Introduction to How Master Cylinders and Combination Valves Work

Brake Types

­T­o increase safety, most modern car brake systems are broken into two circuits, with two wheels on each circuit. If a fluid leak occurs in one circuit, only two of the wheels will lose their brakes and your car will still be able to stop when you press the brake pedal.

The master cylinder supplies pressure to both circuits of the car. It is a remarkable device that uses two pistons in the same cylinder in a way that makes the cylinder relatively failsafe. The combination valve warns the driver if there is a problem with the brake system, and also does a few more things to make your car safer to drive.

In this article, we will learn how the master cylinder and combination valve work. If you haven't read about basic car braking concepts in How Brakes Work, be sure to check it out.

 

 

The Master Cylinder

Here is where you'll find the master cylinder:


Master cylinder location.  See more brake pictures.

In the figure below, the plastic tank you see is the brake-fluid reservoir, the master cylinder's brake-fluid source. The electrical connection is a sensor that triggers a warning light when the brake fluid gets low.


The master cylinder, reservoir and sensor

As you'll see here, there are two pistons and two springs inside the cylinder.


Diagram of master cylinder

The Master Cylinder in Action
When you press the brake pedal, it pushes on the primary piston through a linkage. Pressure builds in the cylinder and lines as the brake pedal is depressed further. The pressure between the primary and secondary piston forces the secondary piston to compress the fluid in its circuit. If the brakes are operating properly, the pressure will be the same in both circuits.


If there is a leak in one of the circuits, that circuit will not be able to maintain pressure. Here you can see what happens when one of the circuits develops a leak.


Master cylinder with leak

When the first circuit leaks, the pressure between the primary and secondary cylinders is lost. This causes the primary cylinder to contact the secondary cylinder. Now the master cylinder behaves as if it has only one piston. The second circuit will function normally, but you can see from the animation that the driver will have to press the pedal further to activate it. Since only two wheels have pressure, the braking power will be severely reduced.

The Combination Valve

You will find a combination valve on most cars with front disc brakes and rear drum brakes.


Combination valve location

The valve does the job of three separate devices:

  • The metering valve
  • The pressure differential switch
  • The proportioning valve


Combination valve sections

Metering Valve
The metering valve section of the combination valve is required on cars that have disc brakes on the front wheels and drum brakes on the rear wheels. If you have read How Disc Brakes Works and How Drum Brakes Work, you know that the disc brake pad is normally in contact with the disc, while the drum brake shoes are normally pulled away from the drum. Because of this, the disc brakes are in a position to engage before the drum brakes when you push the brake pedal down.

The metering valve compensates for this, making the drum brakes engage just before the disc brakes. The metering valve does not allow any pressure to the disc brakes until a threshold pressure has been reached.

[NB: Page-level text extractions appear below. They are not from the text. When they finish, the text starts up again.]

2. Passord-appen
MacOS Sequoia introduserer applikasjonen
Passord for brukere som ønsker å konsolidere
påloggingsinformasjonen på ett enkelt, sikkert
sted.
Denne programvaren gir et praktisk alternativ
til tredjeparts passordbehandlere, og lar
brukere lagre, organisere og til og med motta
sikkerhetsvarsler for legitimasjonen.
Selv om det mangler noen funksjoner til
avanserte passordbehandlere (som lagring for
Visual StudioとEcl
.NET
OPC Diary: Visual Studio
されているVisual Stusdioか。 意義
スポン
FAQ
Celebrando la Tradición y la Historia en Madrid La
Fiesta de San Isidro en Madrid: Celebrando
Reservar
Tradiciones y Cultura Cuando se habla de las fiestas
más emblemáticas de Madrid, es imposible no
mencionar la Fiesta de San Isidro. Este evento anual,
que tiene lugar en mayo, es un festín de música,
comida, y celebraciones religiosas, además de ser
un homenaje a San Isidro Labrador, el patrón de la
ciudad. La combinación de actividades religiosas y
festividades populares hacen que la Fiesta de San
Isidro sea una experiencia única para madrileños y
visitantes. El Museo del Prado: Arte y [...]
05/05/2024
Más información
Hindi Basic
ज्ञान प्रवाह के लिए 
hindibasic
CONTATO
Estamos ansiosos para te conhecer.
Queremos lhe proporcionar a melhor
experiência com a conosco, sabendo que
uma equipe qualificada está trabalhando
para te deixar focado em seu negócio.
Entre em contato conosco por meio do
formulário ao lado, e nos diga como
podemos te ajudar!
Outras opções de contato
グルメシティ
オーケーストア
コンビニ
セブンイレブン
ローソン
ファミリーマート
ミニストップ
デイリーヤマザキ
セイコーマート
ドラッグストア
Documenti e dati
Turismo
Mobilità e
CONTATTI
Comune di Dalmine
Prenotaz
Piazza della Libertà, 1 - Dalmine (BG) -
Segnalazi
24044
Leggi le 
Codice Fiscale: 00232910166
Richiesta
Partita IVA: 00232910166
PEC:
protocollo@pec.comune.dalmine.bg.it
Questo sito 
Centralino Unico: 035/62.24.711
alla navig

The threshold pressure is low compared to the maximum pressure in the braking system, so the drum brakes just barely engage before the disc brakes kick in.

Having the rear brakes engage before the front brakes provides a lot more stability during braking. Applying the rear brakes first helps keep the car in a straight line, much like the rudder helps a plane fly in straight line.

Pressure Differential Switch
The pressure differential valve is the device that alerts you if you have a leak in one of your brake circuits. The valve contains a specially shaped piston in the middle of a cylinder. Each side of the piston is exposed to the pressure in one of the two brake circuits. As long as the pressure in both circuits is the same, the piston will stay centered in its cylinder. But if one side develops a leak, the pressure will drop in that circuit, forcing the piston off-center. This closes a switch, which turns on a light in the instrument panel of the car. The wires for this switch are visible in the picture above.

Proportioning Valve
The proportioning valve reduces the pressure to the rear brakes. Regardless of what type of brakes a car has, the rear brakes require less force than the front brakes.

The amount of brake force that can be applied to a wheel without locking it depends on the amount of weight on the wheel. More weight means more brake force can be applied. If you have ever slammed on your brakes, you know that an abrupt stop makes your car lean forward. The front gets lower and the back gets higher. This is because a lot of weight is transferred to the front of the car when you stop. Also, most cars have more weight over the front wheels to start with because that is where the engine is located.

If equal braking force were applied at all four wheels during a stop, the rear wheels would lock up before the front wheels. The proportioning valve only lets a certain portion of the pressure through to the rear wheels so that the front wheels apply more braking force. If the proportioning valve were set to 70 percent and the brake pressure were 1,000 pounds per square inch (psi) for the front brakes, the rear brakes would get 700 psi.